While I have great Sympathy for the Indians, they are difficult. The sorest Point is their Refusal to grasp the Fact that Land belongs to the Man who improves it as Scriptures show. They only fish (an idler's occupation) and wander through the Forest taking Animals and Plants for Sustenance, but when a White Man comes and cuts the oppressive encroaching Forest, builds a House for his Family and Shelter for his Beasts, the Indians complain that he takes their Land, Land they have done nothing to improve, but rather have allowed to ever thicken with more and more Trees.
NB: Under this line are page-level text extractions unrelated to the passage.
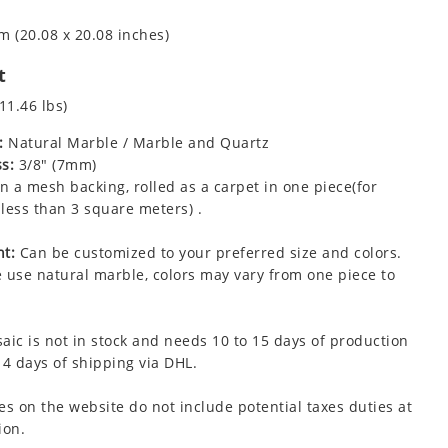
m (20.08 x 20.08 inches)
t
11.46 lbs)
:
Natural Marble / Marble and Quartz
s:
3/8" (7mm)
 a mesh backing, rolled as a carpet in one piece(for
less than 3 square meters) .
t:
Can be customized to your preferred size and colors.
 use natural marble, colors may vary from one piece to
aic is not in stock and needs 10 to 15 days of production
 4 days of shipping via DHL.
es on the website do not include potential taxes duties at
ion.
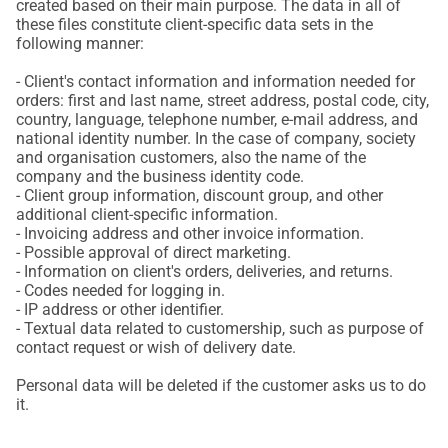
created based on their main purpose. The data in all of
these files constitute client-specific data sets in the
following manner:
- Client's contact information and information needed for
orders: first and last name, street address, postal code, city,
country, language, telephone number, e-mail address, and
national identity number. In the case of company, society
and organisation customers, also the name of the
company and the business identity code.
- Client group information, discount group, and other
additional client-specific information.
- Invoicing address and other invoice information.
- Possible approval of direct marketing.
- Information on client's orders, deliveries, and returns.
- Codes needed for logging in.
- IP address or other identifier.
- Textual data related to customership, such as purpose of
contact request or wish of delivery date.
Personal data will be deleted if the customer asks us to do
it.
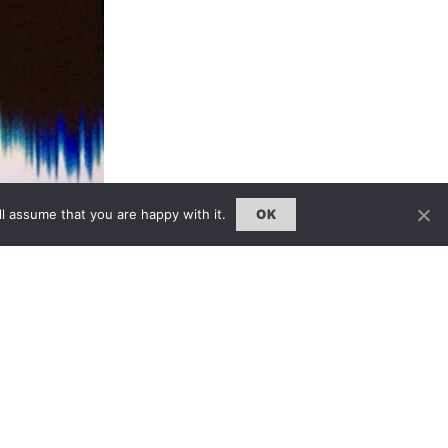
l assume that you are happy with it.
OK
visitors a unique opportunity to
much as what they see. Leading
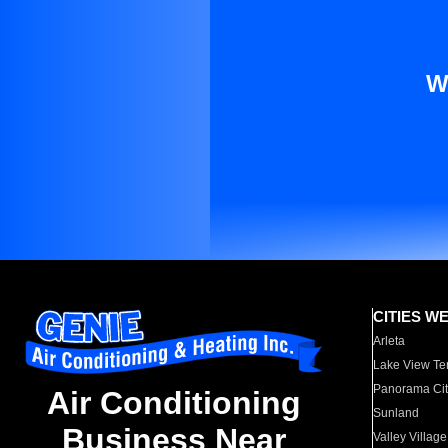
W
CITIES W
Arleta
Lake View Te
Panorama Cit
Air Conditioning
Sunland
Business Near
Valley Village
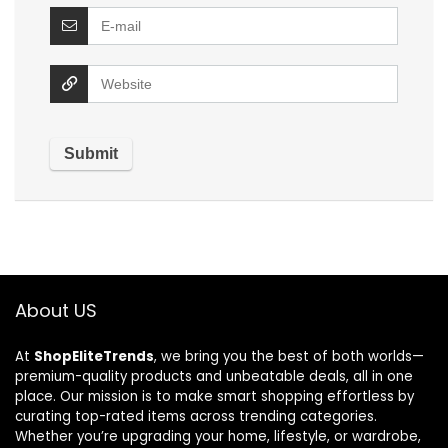
About US
At
ShopEliteTrends
, we bring you the best of both worlds—
premium-quality products and unbeatable deals, all in one
place. Our mission is to make smart shopping effortless by
curating top-rated items across trending categories.
Whether you’re upgrading your home, lifestyle, or wardrobe,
They do not understand that the White Man who struggles and strives to reduce the Forest's grip has exerted his God-given Right to claim the cleared Land as his own. By virtue of the suffering of Indian Attack and severe Labor as well as the adversities of removing from their Homelands to take up a Place in the Wilderness it is the Destiny of the French to hold this Land as they have earned moral Title to it from God.
Nor did Sosep like what he saw. He immediately counted harmful changes. One of the French settlers, Philippe Null, had inherited a sum of money from an uncle in France, and with this windfall he bought three cows, a bull and two horses. The huge animals roamed freely and within days had consumed all the nutritious and medicinal plants within a day's walk.
“Those animals must have been very sick,” said old grandmother Loze, “for they have eaten herbs to cure headache, lingering cough, prolapsed uterus, fevers, broken bones and sore throats.” Sosep added that once butchered and cooked, the cows, though not as tasty as moose or caribou, looked the same in the pot. But one had to be very private about it.